What are the best subwoofers to use with Magnepan 20.1s?


Hello all.  Which subwoofers would give the smoothest response/integration with Magnepan 20.1 speakers?  The rest of the system is Audio research Ref 3 preamp, Pass labs 600.5 amps, VPI ref scoutmaster turntable, Pass Labs XP 25 phonostage, UHA Tape Deck.  Thank you in advance for the help.
powerdoctor
Subwoofers DO make a positive difference with Maggies!  I know, I use two Rel G2's with my 20.7's.  The primary purpose for using subs with Maggies is not for the reason you might be thinking; more, deeper bass.  My Maggies go down to approx 27 hz in my 17.5 x 26 room which is Plenty Low for most music.  

What I have found is that adding the Rels makes the entire soundfield bigger, more dense, more full, adding to the PRAT, and actually Improving the level of Detail that I hear in all my music.  Yeah I know, you've heard that last one before, but it's True! Once the Rel's settled-in I began to hear intricate details and subtle cues in the music that I had not previously noticed.  

I don't know or understand the physics, but adding the two Rel's took my rig to the next level!  I seldom run the Rels above 28hz or 30hz and always at a very low volume level (typically less than 10).  It WORKS!

I prefer the Rels over Magnepans own supplemental woofers beacuse they do not add an additional Load to your amps; the Rels have a very high impedance so they dont add a burden to your main amps (which are already working overtime to drive the Maggies).  

The Rels make an Excellent speaker, the Maggie, an even better one!




Great description, Stickman.
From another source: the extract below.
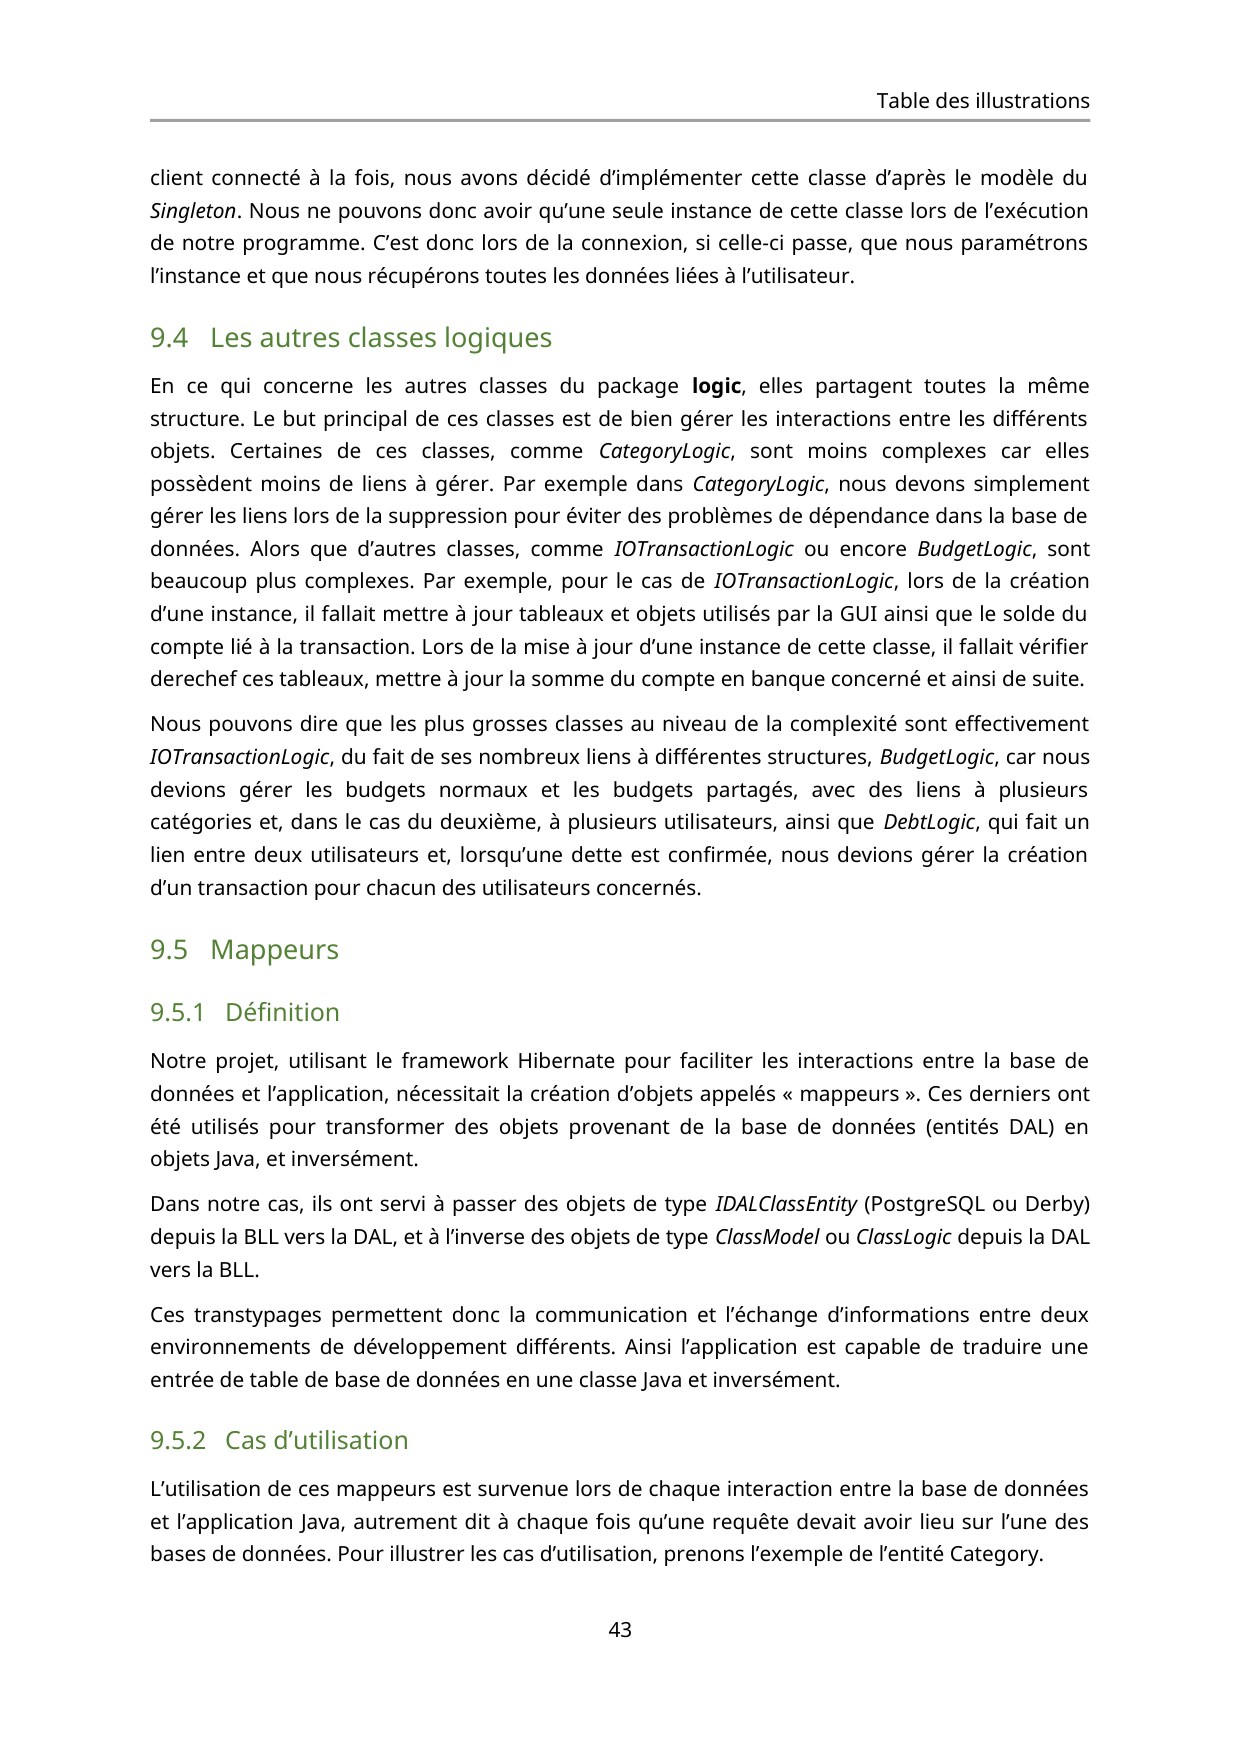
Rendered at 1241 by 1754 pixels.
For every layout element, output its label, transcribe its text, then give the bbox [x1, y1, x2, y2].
I believe REL invented subwoofer integration by hooking up at the speaker output.  

James Kates published a paper in the Journal of the Audio Engineering Society years ago that showed dipoles to have smoother in-room bass than monopoles.   Since getting smooth in-room bass at low frequencies is difficult at best, getting in-room bass from a subwoofer system that can subjectively keep up with dipole mains is even more of a challenge. 

Note that smooth bass = fast bass, because the in-room peaks correspond with longer decay times.  The good news is that when we have smoothed the frequency response we have fixed the time domain response because they are the same problem.

Dipole subwoofers seem like the obvious solution, but dipoles have a subjective lack of impact down low.  They don't give you that chest-compression WHACK! that a good monopole sub does.

One way to have both smooth bass and impact at the same time is to use a distributed multi-sub system.  Four subwoofers intelligently distributed around the room will be inherently far smoother than a single unequalized sub, and that smoothness will hold up pretty much throughout the room, which is not the case with a single or even a pair of equalized subs.  Remember smooth bass = fast bass.  And those four subs can be fairly small because, well, there's four of them. 

The Absolute Sound awarded a 2015 Product of the Year award to a four-piece multisub subwoofer system, so apparently the concept works well.   You can of course cook up your own version with Rhythmics or Vandersteens or RELs or JLs or whatever.  

Duke

dealer/manufacturer/multisub advocate


Two points:

- The Rythmik sub plate amp allows for high-level hook-up to binding posts (on the main speaker’s power amp), like Rel’s.

- OB/Dipole subs (such as the GR Research/Rythmik), their figure-of-8 radiation pattern creating a null to each side of the sub, do not excite the sidewall-to-sidewall resonance mode that Monopoles do, therefore creating less of the "room boom" often associated with and attributed to subs.

There is, unfortunately, a price to be paid for those otherwise-advantageous nulls: a corresponding bass cancellation that increases with descending frequency---a 6dB/octave, 1st order acoustic roll-off. Rythmik designer Brian Ding compensates for that roll-off by installing a complimentary 6dB/octave bass boosting "shelf" into the plate amp which comes with the OB/Dipole Sub kit, which counter-acts the roll-off, resulting in bass response claimed to be flat into the teens. Clever fellow.

When using a Magneplanar Tympani as bass augmentation, the panel can be butted right up against a side wall, with a significant resultant benefit: A prevention of the normal dipole cancellation, as the front and back opposite-polarity waves can’t meet and cancel each other, the path obstructed by the wall. That results in the absence of the 1st order, 6dB/octave roll-off inherent in a dipole speaker. Hence, no dipole bass roll-off (at least not from that end of the panel). Free extra output to a lower frequency, with no extra cost, or penalty!

20.1's would get better amps not subs.  I would probably be happy with the pass labs, but you might want to check into something like a boulder.